(Recorded data)
— BEGIN —

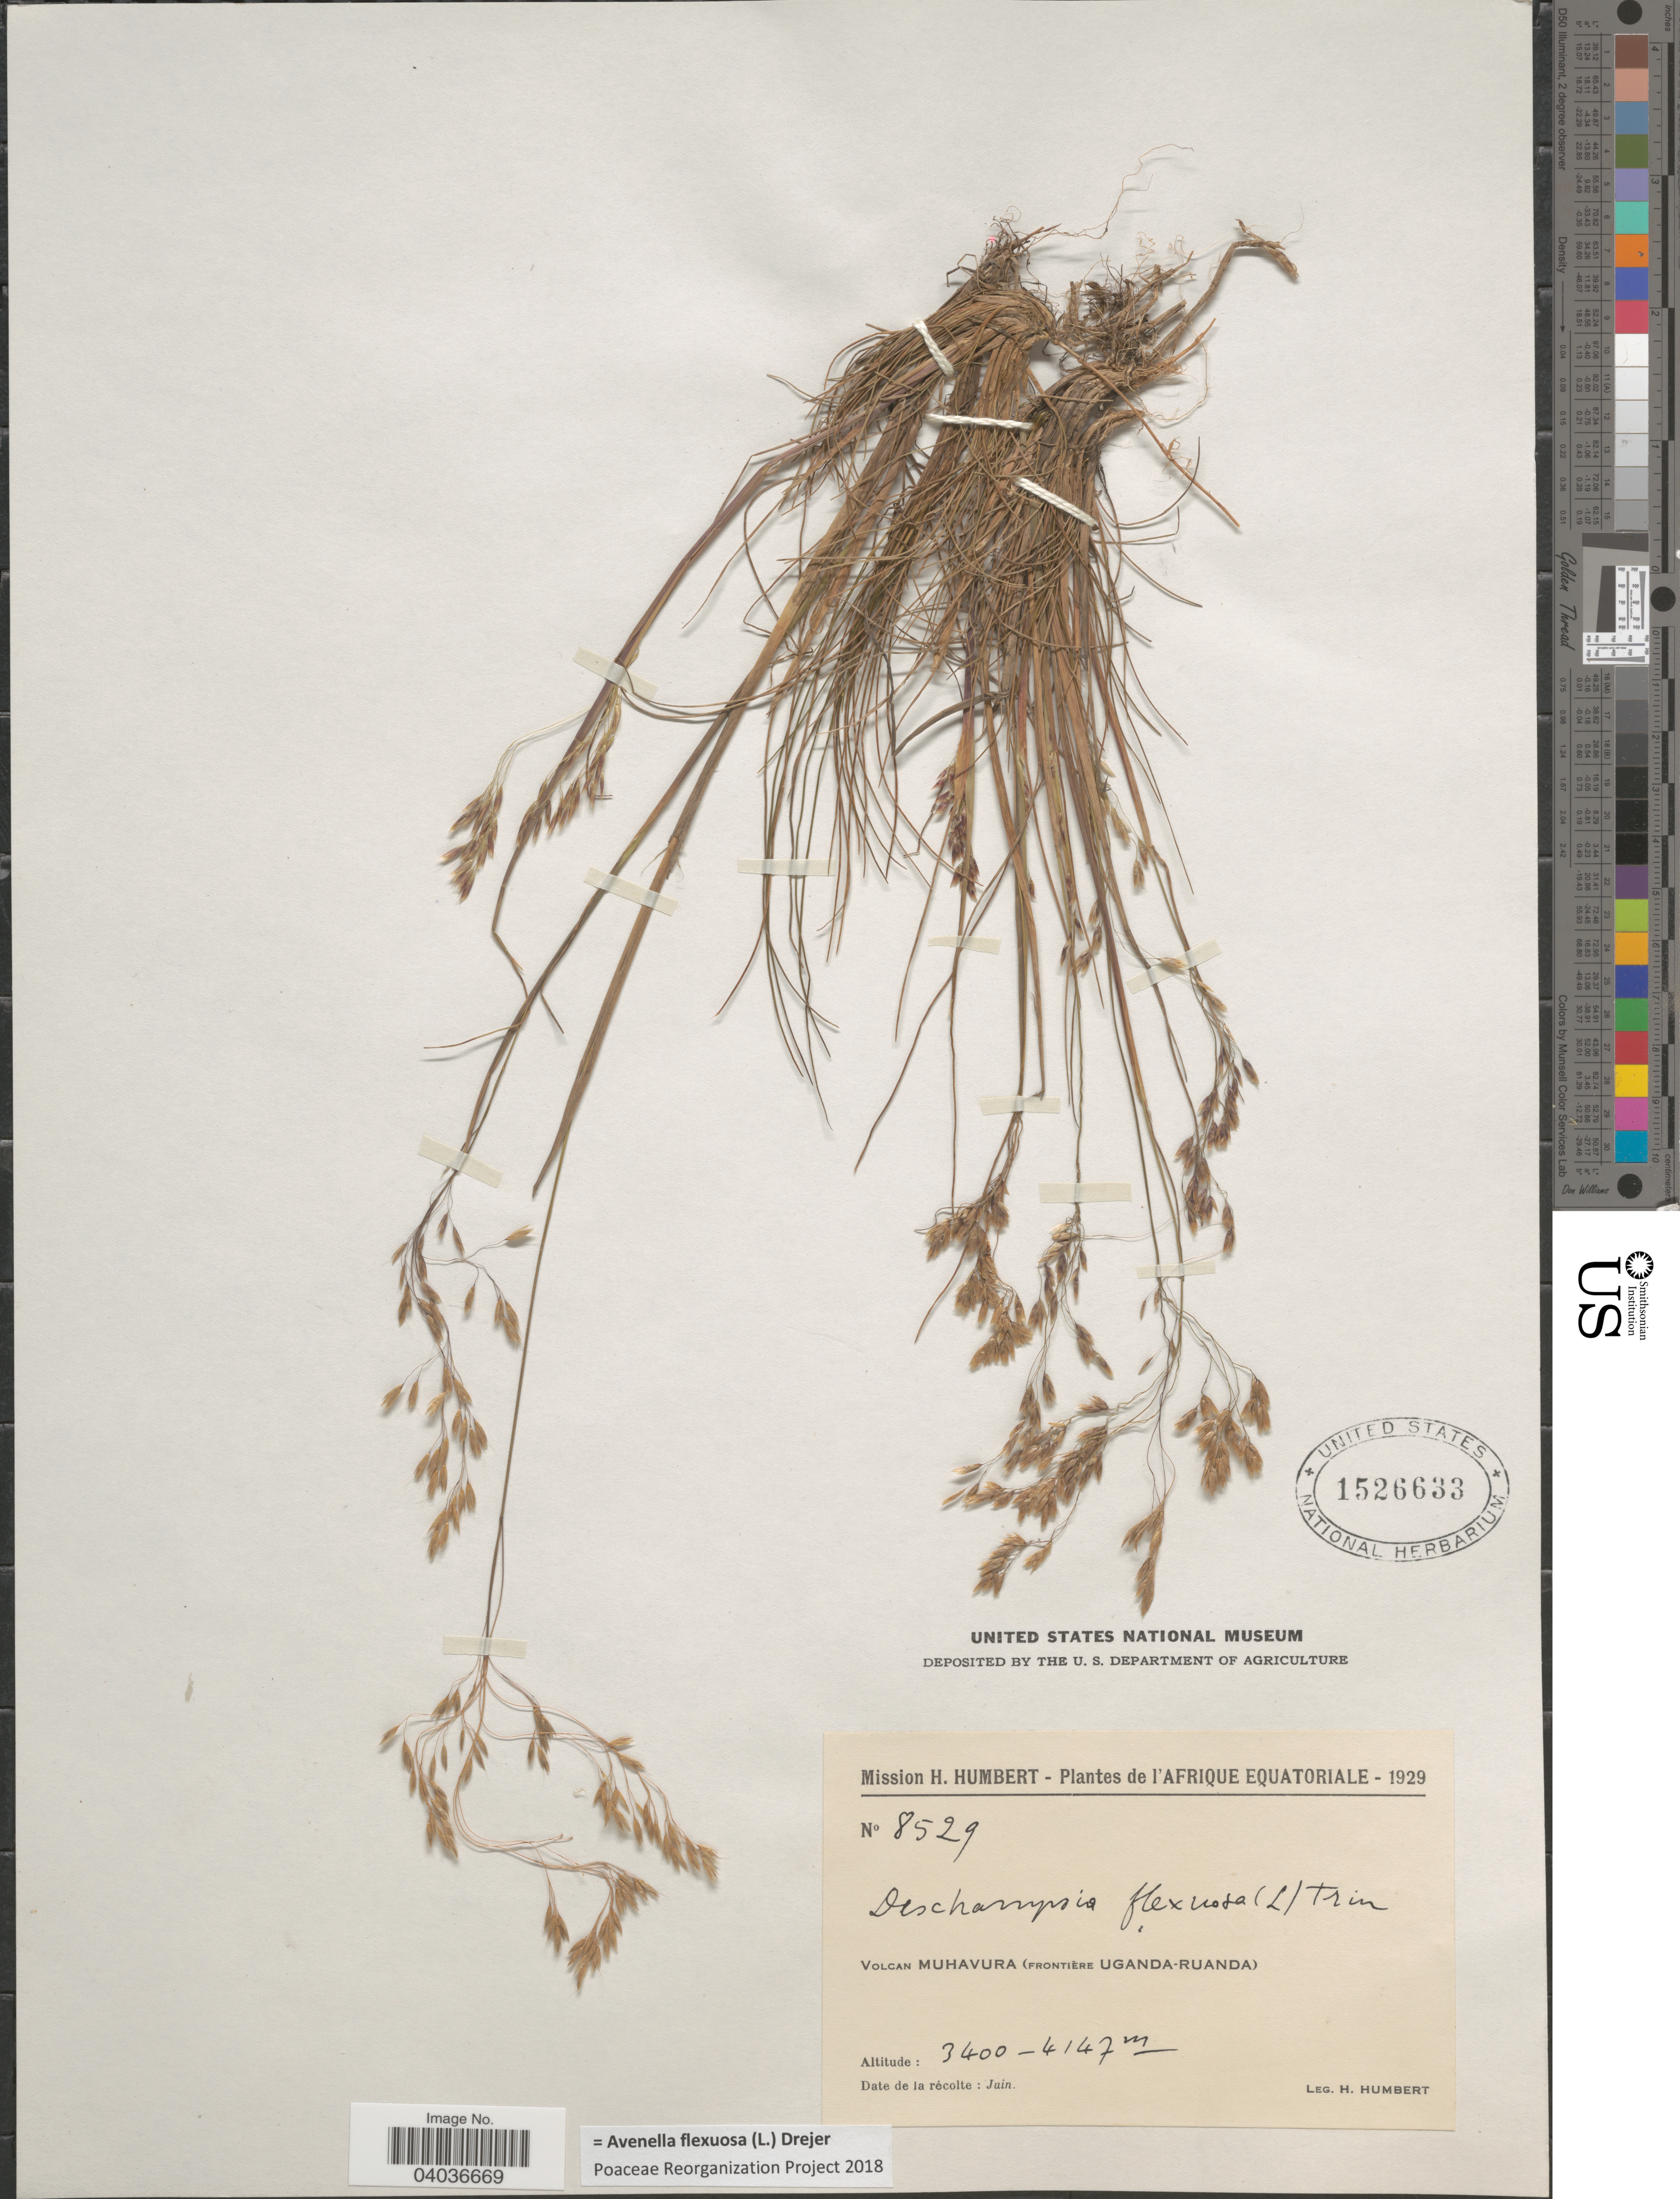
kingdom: Plantae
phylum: Tracheophyta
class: Liliopsida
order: Poales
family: Poaceae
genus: Avenella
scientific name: Avenella flexuosa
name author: (L.) Drejer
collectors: H. Humbert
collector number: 8529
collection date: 1929-06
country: Uganda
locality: Afrique Equatoriale. Volcan Muhavura (Frontière Uganda-Ruanda).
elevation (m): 3400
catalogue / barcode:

— END —

Exercise prompt: Edit the data by replacing "catalogue" with "catalog" and leaving everything else unchanged. Leave the pictures out of your answer.

Solution to this exercise:
kingdom: Plantae
phylum: Tracheophyta
class: Liliopsida
order: Poales
family: Poaceae
genus: Avenella
scientific name: Avenella flexuosa
name author: (L.) Drejer
collectors: H. Humbert
collector number: 8529
collection date: 1929-06
country: Uganda
locality: Afrique Equatoriale. Volcan Muhavura (Frontière Uganda-Ruanda).
elevation (m): 3400
catalog / barcode:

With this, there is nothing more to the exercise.